Review: Like author Storace, I too lived in Greece for one year. Ms. Storace has captured the true feel of Greece; the Greek people and the Greek spirit in her unique, poetic style. The Greek mentality can be confusing for westerners. Ms. Storace explains the "whys" of the Greek mentality. I wish I would have read "Dinner with Persephone" before my year in Greece. It would have explained so much I didn't understand. I highly recommend!!! Two thumbs up!!!

Rating: 5 stars
Summary: Contemporary Greece explained from her deepest roots.
Review: Ms. Storace has done an excellent job of capturing 20th century Greece and providing meaning and history for modern Greece's language and mores. For a greek american who has experienced the language and its people first hand, every page provided a new insight. Why did my relatives spit at me as a child direclty after having complimented me? Why is the evil eye, often worn by babies not yet baptized, blue in color where brown eyes are by far the norm for greeks? Questions I never even thought of asking are addressed with scholarly thoroughness and often with good humor as well. Ms. Storace and I have even had a shared experience in enjoying the the loud chaos provided by greek ship and dock workers that always accompanies the loading of greek ferries around the islands and on the mainland. Dinner with Persephone was a feast

Rating: 2 stars
Summary: Spoiling the ship
Review: Ms. Storace's writing is vivid, frequently excellent. Her opportunity to spend a significant length of time in Greece is to be envied. Her extensive travels reflect a serious attempt to look at the landscape. The recurring theme of the dream-book is imaginative and very useful in linking an episodic book. Unfortunately, she condescends towards the Greeks, and sees them as dysfunctional -- largely because they aren't American. This imperialist attitude is more common to British writers, and always a little galling. Perhaps taking her lead from Rebecca West, Ms. Storace sees every event, object, or person in relation to herself. For example, it may be true, as she suggests, that every man in Greece lusted after her, but it's extremely improbable and of no interest to the reader. Less of this self-centeredness and more of landscape (which she handles so much better than people) would have made this a classic.

Rating: 5 stars
Summary: Rich and evocative!
Review: Patricia Storace has written a richly nuanced account of contemporary Greece, as it struggles to reconcile with its past.
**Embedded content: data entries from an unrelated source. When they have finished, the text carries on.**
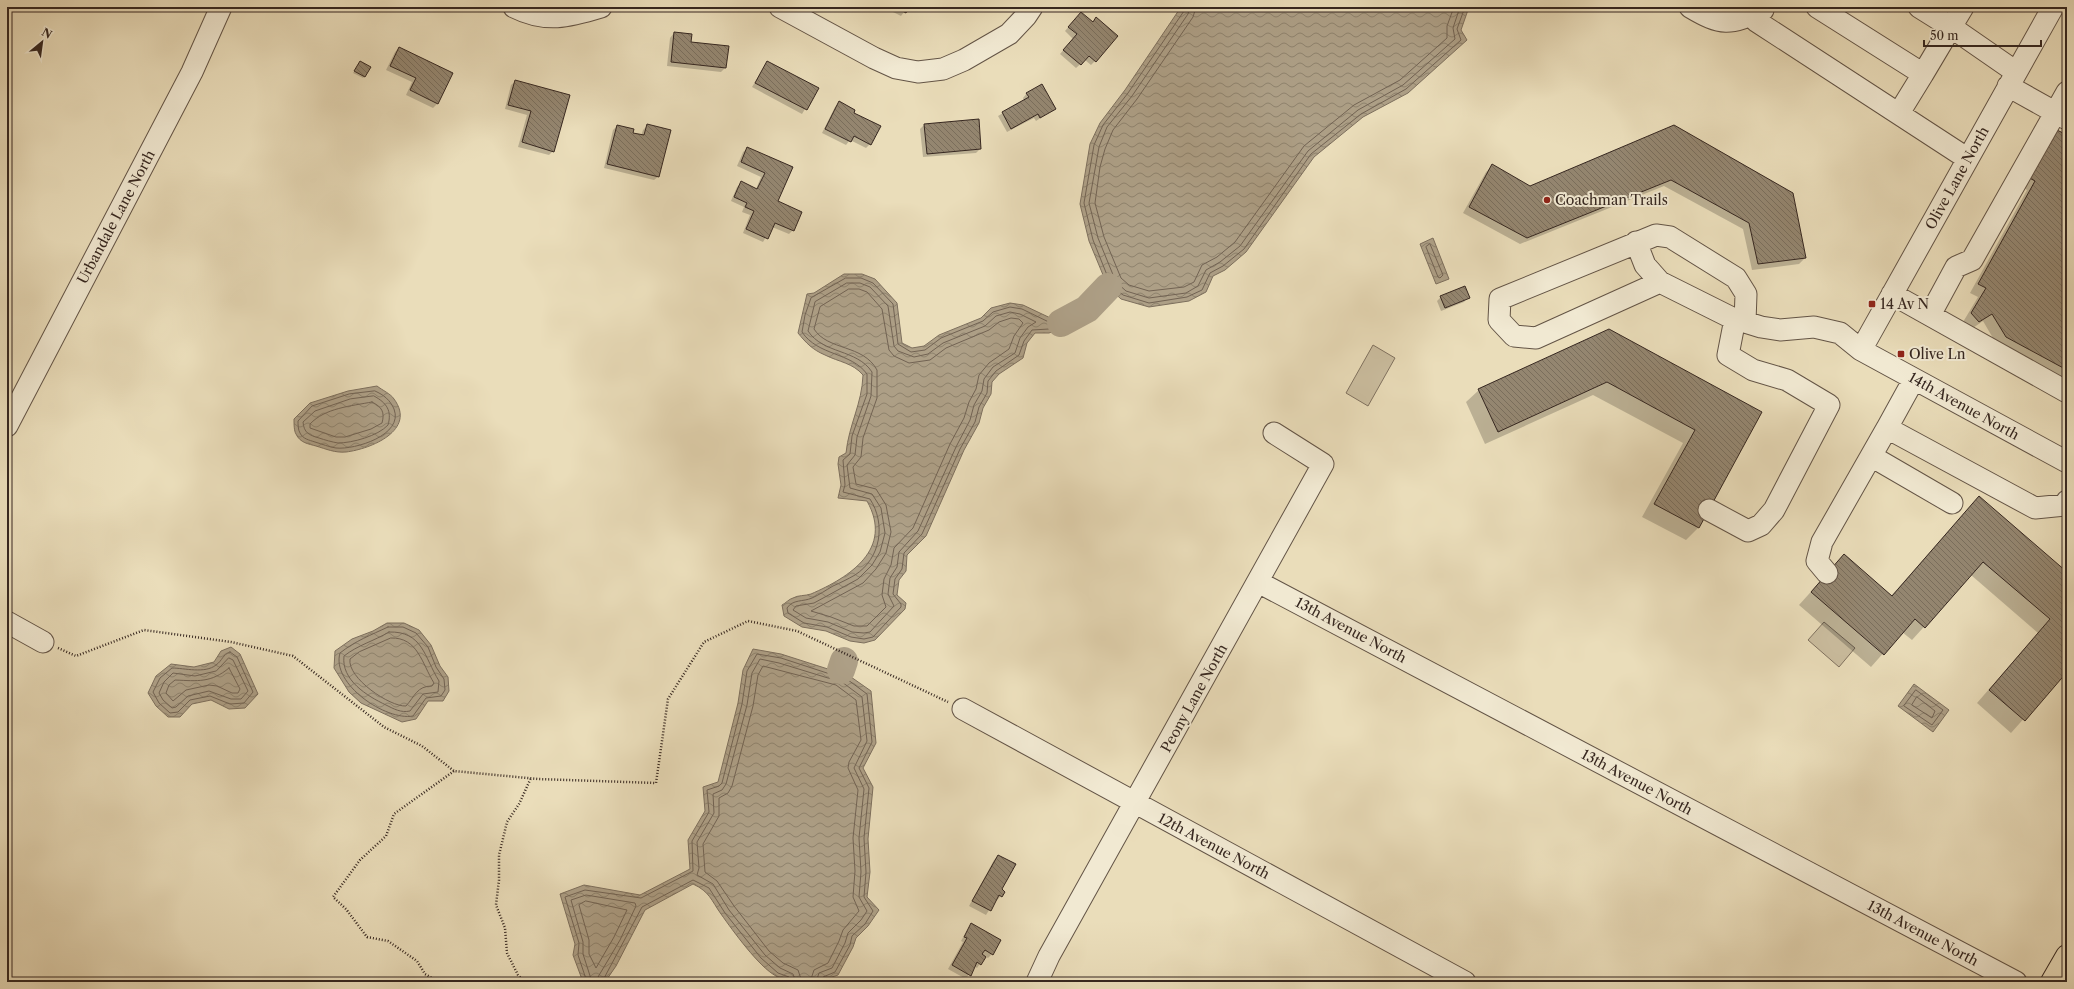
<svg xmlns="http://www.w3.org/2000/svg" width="2074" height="989" font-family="'Libre Caslon Text',serif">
<defs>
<pattern id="water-waves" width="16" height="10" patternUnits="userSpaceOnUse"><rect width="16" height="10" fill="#ad9f86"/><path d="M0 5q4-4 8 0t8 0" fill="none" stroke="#8e826d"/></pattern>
<pattern id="building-back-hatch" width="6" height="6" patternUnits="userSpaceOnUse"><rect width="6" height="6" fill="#948670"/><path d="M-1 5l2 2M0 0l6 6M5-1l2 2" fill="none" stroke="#7a6e5c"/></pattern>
</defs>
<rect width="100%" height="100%" fill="#eaddba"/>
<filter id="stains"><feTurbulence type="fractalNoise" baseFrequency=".005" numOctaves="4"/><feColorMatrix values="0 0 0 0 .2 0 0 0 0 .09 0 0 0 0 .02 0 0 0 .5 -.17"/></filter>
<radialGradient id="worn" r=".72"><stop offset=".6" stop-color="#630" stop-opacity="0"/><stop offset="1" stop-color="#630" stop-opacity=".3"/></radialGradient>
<path fill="#cbbea0" stroke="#807260" d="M1373 345 1395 358 1368 406 1346 393Z
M1824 622 1855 648 1839 667 1808 640Z"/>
<path fill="url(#water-waves)" stroke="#7d6f5d" d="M1181 7H1469L1461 30 1467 40 1408 93 1363 117 1314 157 1246 252 1225 270 1213 276 1206 292 1189 301 1149 307 1121 299 1108 287 1089 241 1080 204 1090 144 1100 123 1125 90Z
M1433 238 1449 279 1436 284 1420 244Z
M844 274H862L875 279 897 303 902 343 912 348 924 346 939 335 981 318 991 308 1010 303 1023 305 1061 323 1060 329 1049 333H1035L1027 343 1023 358 999 374 992 382 991 394 983 408 979 423 964 450 926 536 907 555 906 571 899 580 897 595 906 603 905 609 875 640 864 643 850 641 826 631 802 627 784 616 782 605C786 603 789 599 793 598 798 595 805 596 811 594 850 577 894 549 867 501L838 498 841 485 838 464 839 457 846 453C849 424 862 404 863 375 853 363 839 362 825 355 813 350 806 343 798 333L807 294 814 293Z
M377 386C382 390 391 394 394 399 417 430 371 449 346 452 335 453 326 449 316 446 309 444 300 443 296 434 294 431 294 424 294 419L310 403 348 391Z
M387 623H404L419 630 431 645 440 666 448 677 449 691 443 701H428L416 719 402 722 361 703 349 692 334 668 335 651 352 639 373 631Z
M231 647 240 654 258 694 245 708 229 709 211 700 192 704 180 717H168L156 706 148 693 156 676 171 664 194 667 214 662 221 651Z
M753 649 781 654 831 670H841L871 691 876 743 863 768 873 787 868 839 870 872 867 897 879 910 868 926 856 938 853 947 838 975C819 982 794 987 776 976 759 967 733 931 721 914 711 900 710 892 693 884L645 910 616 966 605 982H583L573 955 575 944 560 894 584 885 640 895 690 869 688 840 705 811 703 787 718 782 738 703 743 670Z
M1914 684 1949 710 1933 732 1898 706Z"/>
<path fill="#0003" d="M883 7H908L901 16Z
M1708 7H1732L1722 17Z
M1077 17 1095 61 1091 65 1085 60 1076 68 1060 54 1073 39 1065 31Z
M674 33 690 43 725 68 721 72 667 66 670 38Z
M399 48 437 104 433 108 406 95 412 82 386 70 395 52Z
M360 62 365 76 363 78 353 73Z
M767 62 817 89 802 114 752 87Z
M516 81 553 151 549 155 518 147 527 115 505 109 511 85Z
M1027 93 1054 109 1036 121 1034 118 1007 132 998 116 1024 100 1023 98Z
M839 103 852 113 870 144 866 148 850 140 846 145 822 133 835 107Z
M924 125 980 149 976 153 923 157 920 129Z
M617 126 632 134 641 136 643 130 647 126 659 176 654 180 604 168 613 130Z
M1674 126 1805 258 1799 264 1752 270 1743 229 1664 186 1520 244 1463 213 1486 172 1492 166 1530 187Z
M2067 136V383L1997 345 1983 321 1970 330 1963 322 1978 297 1970 293 2027 190 2019 185Z
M748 148 792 168 777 201 793 230 789 234 772 227 763 242 743 233 750 215 742 212 744 207 731 201 737 187 741 183 756 189 761 177 737 166 743 152Z
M1441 297H1468L1464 302 1441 311 1437 301Z
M1609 330 1761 413 1698 528 1686 540 1642 517 1683 443 1593 395 1485 444 1466 402 1479 390Z
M1979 497 2067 573V670L2011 733 1977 703 2038 633 1971 575 1912 640 1902 632 1871 667 1799 605 1844 555 1891 596Z
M998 856 1001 896 997 900 996 899 986 915 969 906 994 860Z
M971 924 992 954 988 958 985 956 977 968 974 966 966 979 948 969 963 942 961 941Z"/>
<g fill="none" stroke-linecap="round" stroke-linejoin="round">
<path stroke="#726353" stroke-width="1" d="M1184 7V11L1128 93 1103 125 1094 145 1084 203 1093 240 1111 285 1123 295 1149 303 1187 297 1202 290 1210 273 1223 266 1244 249 1311 154 1361 114 1406 89 1461 40 1457 29 1465 7
M1190 7 1188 14 1132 96 1107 127 1099 147 1089 203 1098 238 1116 282 1126 291 1149 298 1186 293 1198 286 1206 270 1220 262 1240 246 1308 151 1358 110 1403 85 1455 39 1453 28 1460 7
M1196 7 1193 17 1137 99 1113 130 1105 149 1100 167 1095 203 1104 237 1121 278 1129 285 1149 291 1184 287 1194 282 1202 265 1217 257 1235 242 1304 146 1354 105 1400 80 1447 38V26L1454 7
M1430 244 1443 275 1440 278 1438 277 1426 247Z
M846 278H861L873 283 893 304 898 344 911 352 925 350 941 338 983 321 993 312 1010 307 1022 309 1055 325 1049 329 1032 330 1024 341 1019 355 996 371 988 381 987 393 979 407 975 422 960 449 922 534 904 553 902 569 895 579 893 594 901 604V607L873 637 864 639 851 637 827 627 804 623 788 613 787 608C793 599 803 602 812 598 819 595 826 590 833 586 840 583 848 579 855 575 881 558 886 524 870 499L843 492 845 485 843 460 850 454 852 436 867 394V374C851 352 818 356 802 332L805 315 811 298Z
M847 283H860L870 287 888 306 894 346 898 351 914 357 928 354 943 343 985 326 996 316 1010 312 1020 314 1036 322 1028 327 1020 338 1015 353 993 367 984 379 982 391 974 405 970 420 956 447 918 531 899 552 897 567 890 578 888 594 894 606 870 632 864 633 852 632 828 622 806 618 793 610 796 606 814 603 858 579 872 565 880 552 885 533 881 508 872 494 850 488 847 465 855 455 857 437 871 396 872 372C857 349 823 354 808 331L815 302Z
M849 289H859L867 292 882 309 889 350 894 356 909 363 930 360 946 348 989 330 999 322 1011 318 1019 319 1023 323 1014 336 1009 349 989 363 979 375 976 389 969 402 964 418 950 444 913 528 894 548 891 565 884 579 882 595 886 607 867 626H854L831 617 811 611 863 583 876 569 886 553 891 532 886 505 876 489 856 484 853 467 861 457 863 438 877 398V370C863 344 828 351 814 329L820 307Z
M375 391C384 395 390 400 394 409 404 435 355 450 336 448 329 447 322 444 315 442 309 440 303 439 300 433 298 430 298 424 298 421L312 406 349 394Z
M374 396C387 403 392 411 388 425 378 436 352 443 338 443 332 442 325 440 319 438 309 435 304 433 303 422L315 411 350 399Z
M372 402C382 407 385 412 382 423L371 429 345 437H336L310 428V424C325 408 351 406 372 402Z
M388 627H403L416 633 428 647 436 667 444 679 445 690 441 696 426 698 413 716C386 721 331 684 340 653 355 641 371 635 388 627Z
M389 632C423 631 424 657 439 681L438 692 423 694 410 711C401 713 394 709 386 705 367 696 341 680 344 656 358 645 374 641 389 632Z
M391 638C418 637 422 664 434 683L432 686C417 686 415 696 406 706 390 707 347 678 350 659L359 652Z
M230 652 237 657 253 692 244 703 230 704 210 696 190 700 178 712 170 713 159 703 153 692 160 678 172 668C184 668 205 674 216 665 223 660 222 655 230 652Z
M229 658 233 660 248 691 241 699H231L209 691 188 696 176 707 172 708 163 700 159 693 164 682 173 673 195 676 216 671Z
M229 668 240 689 238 693H232L217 686 209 685 186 690 173 701 166 693 169 685 175 680C198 681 211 683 229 668Z
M1916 690 1943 710 1932 725 1904 706Z
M1917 697 1935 711 1932 718 1912 705Z
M586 901 627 910 614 937 596 968 589 954V940L579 905Z
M587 982 578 955 579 943 565 897 585 890 641 898 693 871 692 841 709 812 707 790 719 786 722 783 742 704 747 671 757 654 781 658 830 674H840L867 694 872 742 859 768 869 788 864 838 866 872 864 897 873 911 865 924 852 936 850 945 835 972 823 977 821 982
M592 982 583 954V942L571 900 586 895 635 903 636 906 620 940 598 977 597 982
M602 982 642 907 693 880 709 888 725 913 761 958 778 973 789 977 791 982
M796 982 793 974 780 968 765 955 729 910 713 884 697 875 699 868 697 842 714 813 713 794 722 790 726 784 747 705 752 673 760 659 779 663 828 678 838 679 862 697 867 741 854 768 864 789 859 838 861 872 859 897 867 911 861 920 848 933 845 943 832 968 819 973 816 982
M802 982 798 970 783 963 769 951 734 906 717 881 705 872 703 844 719 816V798L728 793 732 786 753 706 758 675 763 666 836 685 856 700 861 740 849 762 848 768 858 790 853 838 855 871 853 897 859 911 843 930 839 941 828 963 814 970 810 982"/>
<path stroke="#ad9f86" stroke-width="28" d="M1061 323 1087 309 1108 287
M841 670 844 661"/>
</g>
<path fill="url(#building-back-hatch)" stroke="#362720" d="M895 7H909L906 13Z
M1081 12 1093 22 1096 17 1118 36 1096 62 1089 56 1081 65 1063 50 1077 34 1068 27Z
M674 32 692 34 691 42 729 46 726 68 671 62Z
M399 47 453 73 438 104 410 90 416 78 390 66Z
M360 61 371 67 365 77 354 71Z
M767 61 819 88 807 110 755 83Z
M515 80 570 95 554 152 522 142 531 111 508 105Z
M1042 84 1056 109 1040 118 1038 114 1011 129 1002 112 1029 97 1026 93Z
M839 101 855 110 854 113 881 126 871 145 854 136 851 142 825 129Z
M979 119 981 149 927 154 924 124Z
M647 124 671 130 659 177 607 164 617 125 634 129 633 133 644 135Z
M1674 125 1793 193 1806 258 1758 264 1749 223 1671 180 1527 238 1469 207 1492 164 1530 186Z
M2053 128 2067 135V370L2006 337 1992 314 1979 322 1971 313 1986 288 1978 284 2035 181 2026 176Z
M747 147 793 167 778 201 802 212 794 231 775 223 768 239 746 229 754 211 745 207 747 203 734 197 741 181 757 189 765 173 741 162Z
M1465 286 1470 298 1445 308 1440 296Z
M1609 329 1762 412 1699 528 1654 504 1695 430 1607 382 1498 432 1478 389Z
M1979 496 2067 572V672L2025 721 1989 690 2050 619 1983 562 1925 628 1915 619 1884 655 1811 592 1844 554 1892 596Z
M998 855 1016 864 1002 889 1005 892 1002 897 999 895 991 911 972 901Z
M971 923 1001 940 993 955 985 950 982 954 986 957 981 965 977 962 971 976 952 965 967 938 964 937Z"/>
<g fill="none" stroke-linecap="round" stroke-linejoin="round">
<defs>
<path id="minor" d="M514 7C546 23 568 17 601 7
M780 7 874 58 896 68 918 72 943 69 964 60 1009 34 1026 16 1032 7
M1690 7C1722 26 1729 25 1763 10
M1764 7 1756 21 1968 159
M1817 7 1923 74 1951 27 1919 7
M1963 7 1951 27 2016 72
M2008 86 2067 119
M1899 113 1923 74
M1636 242 1645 265 1660 282 1732 318 1761 327 1780 330 1814 327 1840 333 1861 350 2067 462
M1660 282 1536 338 1514 336 1499 320 1500 299 1656 235 1670 237 1736 278 1746 294 1745 322
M1892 294 2067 392
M1930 315 1956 267 1972 260 2067 92
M1861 350 2053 7
M1914 379 1887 428 2035 508 2065 505 2067 501
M7 426 192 72 221 7
M1871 456 1952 503
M1709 510 1748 531 1761 525 1774 510 1829 405 1787 380 1753 370 1728 355 1735 319
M1827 573 1817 561 1822 542 1887 428
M1258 582 2016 982
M7 622 43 642
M963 709 1465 982
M1037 982 1049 956 1323 464 1274 433"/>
<path id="major" d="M2052 982 2067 956"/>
</defs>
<use href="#minor" stroke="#635446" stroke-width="23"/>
<use href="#major" stroke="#362720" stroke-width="24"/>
<path stroke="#362720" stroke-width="2.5" stroke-dasharray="1 2" stroke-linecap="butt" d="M58 648 76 656 144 630 231 642 293 656 384 727 422 746 454 771 538 779 656 783 668 699 704 642 748 621 797 631 948 702
M439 982 425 974 417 961 388 941 367 937 346 909 333 897 360 860 386 836 394 814 454 771
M524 982 518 975 507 953 505 928 496 905 499 880V855L507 822 519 804 531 778"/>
<use href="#minor" stroke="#f1e9d2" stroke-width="21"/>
<use href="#major" stroke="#eaddba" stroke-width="22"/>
</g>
<g fill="#8f2418" stroke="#f1e9d2" stroke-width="1.5">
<circle cx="1547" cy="200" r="4"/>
<rect x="1868" y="300" width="8" height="8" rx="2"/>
<rect x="1897" y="350" width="8" height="8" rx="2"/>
</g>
<g text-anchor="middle" stroke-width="4" stroke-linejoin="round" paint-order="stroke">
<g font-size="14" fill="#362720" stroke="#f1e9d2">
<text transform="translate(1957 178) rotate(-61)" y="5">Olive Lane North</text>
<text transform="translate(116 217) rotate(-62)" y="5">Urbandale Lane North</text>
<text transform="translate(1964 406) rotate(29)" y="5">14th Avenue North</text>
<text transform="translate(1351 630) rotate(28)" y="5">13th Avenue North</text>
<text transform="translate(1194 698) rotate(-61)" y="5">Peony Lane North</text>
<text transform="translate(1637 782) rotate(28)" y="5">13th Avenue North</text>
<text transform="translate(1214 846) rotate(28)" y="5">12th Avenue North</text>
<text transform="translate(1923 933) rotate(28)" y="5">13th Avenue North</text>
</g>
<g font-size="14" fill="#362720" stroke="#f1e9d2" text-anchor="start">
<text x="1555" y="205">Coachman Trails</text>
<text x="1880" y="309">14 Av N</text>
<text x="1909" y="359">Olive Ln</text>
</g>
</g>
<rect width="2074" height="989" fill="none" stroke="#eaddba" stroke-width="24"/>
<rect x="8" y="8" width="2058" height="973" fill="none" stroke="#362720" stroke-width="2"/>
<rect x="12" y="12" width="2050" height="965" fill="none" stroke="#362720"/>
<g transform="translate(42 42) rotate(29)" stroke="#f1e9d2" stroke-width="3" paint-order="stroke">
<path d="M0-3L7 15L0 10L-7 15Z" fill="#362720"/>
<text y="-6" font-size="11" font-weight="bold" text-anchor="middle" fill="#362720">N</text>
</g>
<path d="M1924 40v6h117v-6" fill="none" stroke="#362720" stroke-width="2"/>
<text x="1930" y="40" font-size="12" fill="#362720" stroke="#f1e9d2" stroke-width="3" paint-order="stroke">50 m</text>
<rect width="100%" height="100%" filter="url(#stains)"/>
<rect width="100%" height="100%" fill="url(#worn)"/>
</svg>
No telling detail escapes Storace's eye. I was so lost in this book that I couldn't let it go. As soon as I finished, I started reading it all over again.

Rating: 3 stars
Summary: Exquisitly insightful vignettes of modern Greece.
Review: Patricia Storace writes accurately and beautifully about life in modern Greece. Arranged in chronological order, the author amuses and engages us with her itinerary, insights, and, at times, wonderful historical research. A section on the Benaki family is especially satisfying and very little known I think. At the start of the book, I was awed by the depth of her understanding; by the end I found myself disappointed that the promise of those first hundred pages seemed to fall flat, weighed down as the author goes on and on recording what begin to feel like irrelevant details of her travels in long meandering sentences.